The roots of Our Lady of Perpetual Help Parish were formed by Czechoslovakian and Hungarian coal miners and their families who came from Wilkes-Barre, Pennsylvania to plant vineyards and make wine under the auspices of a Catholic priest and a land developer, the first 200 in 1893, the second 200 shortly thereafter. They came into Haralson County, where there had been no Catholics, and planted their first vines in a new community called Budapest. Three years later and three miles to the north at Nitra, a home for the priest and a church were built. (ln the first town in Georgia in which the only church was a Catholic Church.)
However, in 1907, twelve years ahead of the national Volstead (prohibition) Act, Georgia passed a State Prohibition Act, the community of Budapest-Nitre’s Tokay industry fell into ruins, and many of the original families were dispersed. Thereafter, the church burned and the priest’s house was sold. The nearest Catholic churches then were in Atlanta, sixty miles east, or Rome, forty miles north, over dirt roads, and reachable only by wagon . But the: remaining Hungarian Catholics were saved the long trip by missionaries who came from Atlanta or Rome once a month, first to Budapest, then for a short time to Bremen, then to Budapest again to sap Mass for them. By 1952 the missionaries were coming to Carrollton where there was a growing Catholic population who were joined by the Haralson County remainder.
In that year the Episcopal congregation of Carrollton, having outgrown their pretty little frame church, offered it for sale. (This is the church, built in 1894, which is now on the University of West Georgia campus and is known as Kennedy Chapel.)
Inspired by Father Charles E Duke, S .M. from St. Joseph’s parish in Marietta, the latest of the faithful missionaries, the Catholic congregation of northern imports, a few native Georgia Catholics, and the children of the Budapest Catholics got to work to raise the scary sum of $8,500 the Episcopalians were asking. The ladies first Nearly-New Sale was also the first big financial success; the men solicited local businesses and raised $500; the Catholic Church Extension Society contributed a generous gift. With the blessing of Most Rev. Francis E. Hyland of Savannah, the small congregation could take on a mortgage.

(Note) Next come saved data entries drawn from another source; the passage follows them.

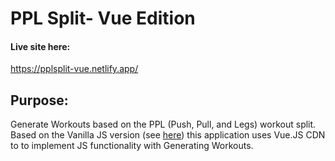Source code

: # PPL Split- Vue Edition
#### Live site here:   
https://pplsplit-vue.netlify.app/  

## Purpose:
Generate Workouts based on the PPL (Push, Pull, and Legs) workout split. Based on the Vanilla JS version (see [here](https://github.com/nwebb123/workout-app-vanilla/blob/main/README.md#ppl-workout-generator)) this application uses Vue.JS CDN to to implement JS functionality with Generating Workouts.
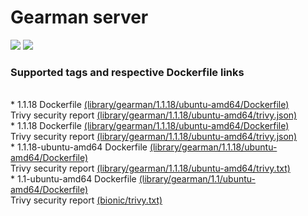 # Gearman server
[![](https://images.microbadger.com/badges/image/antonchernik/gearman.svg)](https://microbadger.com/images/antonchernik/gearman)
[![](https://images.microbadger.com/badges/version/antonchernik/gearman.svg)](https://microbadger.com/images/antonchernik/gearman)
### Supported tags and respective Dockerfile links
<br/>* 1.1.18 Dockerfile [(library/gearman/1.1.18/ubuntu-amd64/Dockerfile)](https://github.com/antonchernik/docker/blob/gearman-1.1.18-ubuntu-amd64/library/gearman/1.1.18/ubuntu-amd64/Dockerfile)<br />Trivy security report [(library/gearman/1.1.18/ubuntu-amd64/trivy.json)](https://github.com/antonchernik/docker/blob/gearman-1.1.18-ubuntu-amd64/library/gearman/1.1.18/ubuntu-amd64/trivy.json)<br />* 1.1.18 Dockerfile [(library/gearman/1.1.18/ubuntu-amd64/Dockerfile)](https://github.com/antonchernik/docker/blob/gearman-1.1.18-ubuntu-amd64/library/gearman/1.1.18/ubuntu-amd64/Dockerfile)<br />Trivy security report [(library/gearman/1.1.18/ubuntu-amd64/trivy.json)](https://github.com/antonchernik/docker/blob/gearman-1.1.18-ubuntu-amd64/library/gearman/1.1.18/ubuntu-amd64/trivy.json)<br />* 1.1.18-ubuntu-amd64 Dockerfile [(library/gearman/1.1.18/ubuntu-amd64/Dockerfile)](https://github.com/antonchernik/docker/blob/gearman-v1.1.18/library/gearman/1.1.18/ubuntu-amd64/Dockerfile)<br />Trivy security report [(library/gearman/1.1.18/ubuntu-amd64/trivy.txt)](https://github.com/antonchernik/docker/blob/gearman-v1.1.18/library/gearman/1.1.18/ubuntu-amd64/trivy.txt)<br />* 1.1-ubuntu-amd64 Dockerfile [(library/gearman/1.1/ubuntu-amd64/Dockerfile)](https://github.com/antonchernik/docker/blob/gearman-v1.1/library/gearman/1.1/ubuntu-amd64/Dockerfile)<br />Trivy security report [(bionic/trivy.txt)](https://github.com/antonchernik/docker/blob/gearman-v1.1/library/gearman/1.1/ubuntu-amd64/trivy.txt)<br />
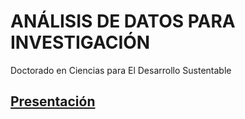 # ANÁLISIS DE DATOS PARA INVESTIGACIÓN

Doctorado en Ciencias para El Desarrollo Sustentable

## [Presentación](https://uninorte-my.sharepoint.com/:f:/g/personal/andresmv_uninorte_edu_co/EhByRVtMPAdLnwFtYmgb-Y0B2Nxk_SJNo2dqVFmcrmb31g?e=qan9Yb)

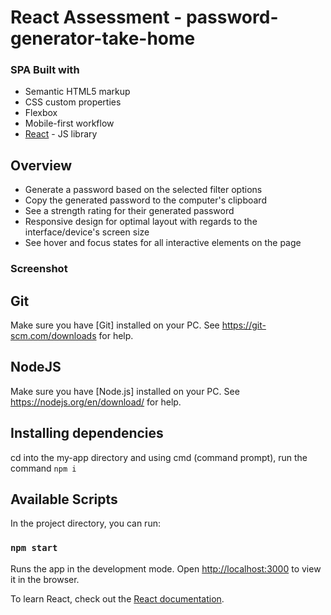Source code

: # React Assessment - 	password-generator-take-home

### SPA Built with
- Semantic HTML5 markup
- CSS custom properties
- Flexbox
- Mobile-first workflow
- [React](https://reactjs.org/) - JS library


## Overview
- Generate a password based on the selected filter options
- Copy the generated password to the computer's clipboard
- See a strength rating for their generated password
- Responsive design for optimal layout with regards to the interface/device's screen size
- See hover and focus states for all interactive elements on the page

### Screenshot

## Git
Make sure you have [Git] installed on your PC. See https://git-scm.com/downloads for help. 

## NodeJS
Make sure you have [Node.js] installed on your PC. See https://nodejs.org/en/download/ for help. 

## Installing dependencies
cd into the my-app directory and using cmd (command prompt), run the command `npm i`   

## Available Scripts

In the project directory, you can run:

### `npm start`

Runs the app in the development mode.
Open [http://localhost:3000](http://localhost:3000) to view it in the browser.

To learn React, check out the [React documentation](https://reactjs.org/).




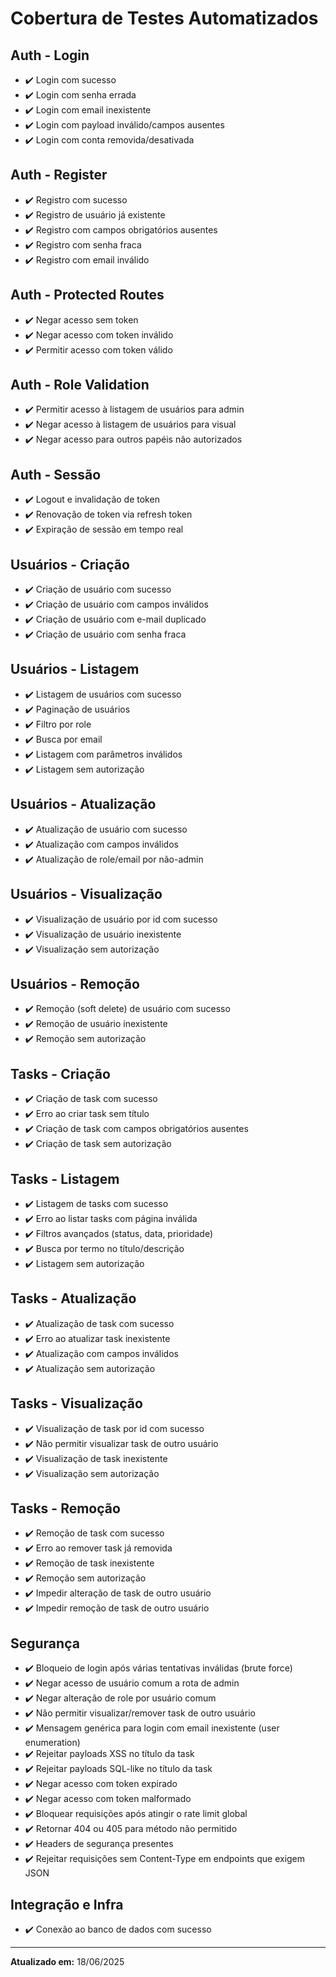 # Cobertura de Testes Automatizados

## Auth - Login
- ✔️ Login com sucesso
- ✔️ Login com senha errada
- ✔️ Login com email inexistente
- ✔️ Login com payload inválido/campos ausentes
- ✔️ Login com conta removida/desativada

## Auth - Register
- ✔️ Registro com sucesso
- ✔️ Registro de usuário já existente
- ✔️ Registro com campos obrigatórios ausentes
- ✔️ Registro com senha fraca
- ✔️ Registro com email inválido

## Auth - Protected Routes
- ✔️ Negar acesso sem token
- ✔️ Negar acesso com token inválido
- ✔️ Permitir acesso com token válido

## Auth - Role Validation
- ✔️ Permitir acesso à listagem de usuários para admin
- ✔️ Negar acesso à listagem de usuários para visual
- ✔️ Negar acesso para outros papéis não autorizados

## Auth - Sessão
- ✔️ Logout e invalidação de token
- ✔️ Renovação de token via refresh token
- ✔️ Expiração de sessão em tempo real

## Usuários - Criação
- ✔️ Criação de usuário com sucesso
- ✔️ Criação de usuário com campos inválidos
- ✔️ Criação de usuário com e-mail duplicado
- ✔️ Criação de usuário com senha fraca

## Usuários - Listagem
- ✔️ Listagem de usuários com sucesso
- ✔️ Paginação de usuários
- ✔️ Filtro por role
- ✔️ Busca por email
- ✔️ Listagem com parâmetros inválidos
- ✔️ Listagem sem autorização

## Usuários - Atualização
- ✔️ Atualização de usuário com sucesso
- ✔️ Atualização com campos inválidos
- ✔️ Atualização de role/email por não-admin

## Usuários - Visualização
- ✔️ Visualização de usuário por id com sucesso
- ✔️ Visualização de usuário inexistente
- ✔️ Visualização sem autorização

## Usuários - Remoção
- ✔️ Remoção (soft delete) de usuário com sucesso
- ✔️ Remoção de usuário inexistente
- ✔️ Remoção sem autorização

## Tasks - Criação
- ✔️ Criação de task com sucesso
- ✔️ Erro ao criar task sem título
- ✔️ Criação de task com campos obrigatórios ausentes
- ✔️ Criação de task sem autorização

## Tasks - Listagem
- ✔️ Listagem de tasks com sucesso
- ✔️ Erro ao listar tasks com página inválida
- ✔️ Filtros avançados (status, data, prioridade)
- ✔️ Busca por termo no título/descrição
- ✔️ Listagem sem autorização

## Tasks - Atualização
- ✔️ Atualização de task com sucesso
- ✔️ Erro ao atualizar task inexistente
- ✔️ Atualização com campos inválidos
- ✔️ Atualização sem autorização

## Tasks - Visualização
- ✔️ Visualização de task por id com sucesso
- ✔️ Não permitir visualizar task de outro usuário
- ✔️ Visualização de task inexistente
- ✔️ Visualização sem autorização

## Tasks - Remoção
- ✔️ Remoção de task com sucesso
- ✔️ Erro ao remover task já removida
- ✔️ Remoção de task inexistente
- ✔️ Remoção sem autorização
- ✔️ Impedir alteração de task de outro usuário
- ✔️ Impedir remoção de task de outro usuário

## Segurança
- ✔️ Bloqueio de login após várias tentativas inválidas (brute force)
- ✔️ Negar acesso de usuário comum a rota de admin
- ✔️ Negar alteração de role por usuário comum
- ✔️ Não permitir visualizar/remover task de outro usuário
- ✔️ Mensagem genérica para login com email inexistente (user enumeration)
- ✔️ Rejeitar payloads XSS no título da task
- ✔️ Rejeitar payloads SQL-like no título da task
- ✔️ Negar acesso com token expirado
- ✔️ Negar acesso com token malformado
- ✔️ Bloquear requisições após atingir o rate limit global
- ✔️ Retornar 404 ou 405 para método não permitido
- ✔️ Headers de segurança presentes
- ✔️ Rejeitar requisições sem Content-Type em endpoints que exigem JSON

## Integração e Infra
- ✔️ Conexão ao banco de dados com sucesso


---

**Atualizado em:** 18/06/2025
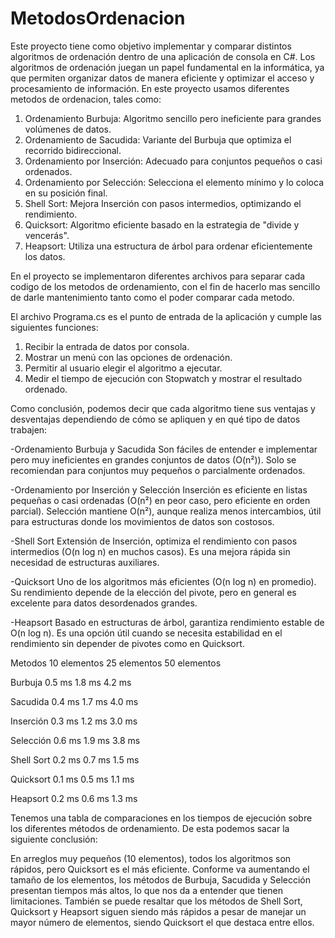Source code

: # MetodosOrdenacion

Este proyecto tiene como objetivo implementar y comparar distintos algoritmos de ordenación dentro de una aplicación de consola en C#. Los algoritmos de ordenación juegan un papel fundamental en la informática, ya que permiten organizar datos de manera eficiente y optimizar el acceso y procesamiento de información.
En este proyecto usamos diferentes metodos de ordenacion, tales como:

1. Ordenamiento Burbuja: Algoritmo sencillo pero ineficiente para grandes volúmenes de datos.
2. Ordenamiento de Sacudida: Variante del Burbuja que optimiza el recorrido bidireccional.
3. Ordenamiento por Inserción: Adecuado para conjuntos pequeños o casi ordenados.
4. Ordenamiento por Selección: Selecciona el elemento mínimo y lo coloca en su posición final.
5. Shell Sort: Mejora Inserción con pasos intermedios, optimizando el rendimiento.
6. Quicksort: Algoritmo eficiente basado en la estrategia de "divide y vencerás".
7. Heapsort: Utiliza una estructura de árbol para ordenar eficientemente los datos.

En el proyecto se implementaron diferentes archivos para separar cada codigo de los metodos de ordenamiento, con el fin de hacerlo mas sencillo de darle mantenimiento tanto como el poder comparar cada metodo.

El archivo Programa.cs es el punto de entrada de la aplicación y cumple las siguientes funciones:
1. Recibir la entrada de datos por consola.
2. Mostrar un menú con las opciones de ordenación.
3. Permitir al usuario elegir el algoritmo a ejecutar.
4. Medir el tiempo de ejecución con Stopwatch y mostrar el resultado ordenado.

Como conclusión, podemos decir que cada algoritmo tiene sus ventajas y desventajas dependiendo de cómo se apliquen y en qué tipo de datos trabajen:

-Ordenamiento Burbuja y Sacudida
Son fáciles de entender e implementar pero muy ineficientes en grandes conjuntos de datos (O(n²)).
Solo se recomiendan para conjuntos muy pequeños o parcialmente ordenados.

-Ordenamiento por Inserción y Selección
Inserción es eficiente en listas pequeñas o casi ordenadas (O(n²) en peor caso, pero eficiente en orden parcial).
Selección mantiene O(n²), aunque realiza menos intercambios, útil para estructuras donde los movimientos de datos son costosos.

-Shell Sort
Extensión de Inserción, optimiza el rendimiento con pasos intermedios (O(n log n) en muchos casos).
Es una mejora rápida sin necesidad de estructuras auxiliares.

-Quicksort
Uno de los algoritmos más eficientes (O(n log n) en promedio).
Su rendimiento depende de la elección del pivote, pero en general es excelente para datos desordenados grandes.

-Heapsort
Basado en estructuras de árbol, garantiza rendimiento estable de O(n log n).
Es una opción útil cuando se necesita estabilidad en el rendimiento sin depender de pivotes como en Quicksort.


Metodos	          10 elementos	    25 elementos	    50 elementos

Burbuja	          0.5 ms	          1.8 ms	          4.2 ms

Sacudida	        0.4 ms	          1.7 ms	          4.0 ms

Inserción	        0.3 ms	          1.2 ms	          3.0 ms

Selección	        0.6 ms	          1.9 ms	          3.8 ms
  
Shell Sort	      0.2 ms	          0.7 ms	          1.5 ms
  
Quicksort	        0.1 ms	          0.5 ms	          1.1 ms

Heapsort	        0.2 ms	          0.6 ms	          1.3 ms


Tenemos una tabla de comparaciones en los tiempos de ejecución sobre los diferentes métodos de ordenamiento. De esta podemos sacar la siguiente conclusión:

En arreglos muy pequeños (10 elementos), todos los algoritmos son rápidos, pero Quicksort es el más eficiente. Conforme va aumentando el tamaño de los elementos, los métodos de Burbuja, Sacudida y Selección presentan tiempos más altos, lo que nos da a entender que tienen limitaciones. También se puede resaltar que los métodos de Shell Sort, Quicksort y Heapsort siguen siendo más rápidos a pesar de manejar un mayor número de elementos, siendo Quicksort el que destaca entre ellos.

The Episcopal Church of St. Margaret of Scotland became the Catholic Church of Our Lady of Perpetual Help, to which Father Duke journeyed to celebrate Mass and other devotions. The church was gradually furnished with an altar, statues of the Blessed Virgin and the Sacred Heart, a Communion rail, a Confessional, and an organ sent over from Cedartown (for which the church was later billed and which was cheerfully paid for). Next a concrete block parish hall was built next to the church where meetings, social events, religious instructions, and the Nearly-New Sales could be held.
Then in December 1958, the congregation began to think about building a new, larger church. Offered land by Eaton and Susan Hayward Chalkley on Old Center Point Road, the Chancery greatly appreciated the offer because the location, directly across the road from the Chalkley ranch, was near the projected I-20 highway and also in a central location for the parishioners in Carroll and Haralson counties.
Again, everyone had to pitch in; the ladies and men raised money, the men helped the builders, and out very ambitiously-sized church (for a congregation of fewer than fifty families) took shape. On March 25, 1962 the new church was dedicated.
Finally, in June 1965, Our Lady of Perpetual Help Parish was officially founded. Father Richard B. Morrow, first pastor, had led the way brilliantly through all the preliminary planning and actual construction. A fine rectory and parish cemetery followed.
The Carrollton mission of less than a dozen families has grown into a parish in excess of 1400 families. Currently the descendants of the first Hungarian and Czechoslovakian Catholics join their brother and sister parishioners in one of the most beautiful rural Catholic Churches and parish settings in the State.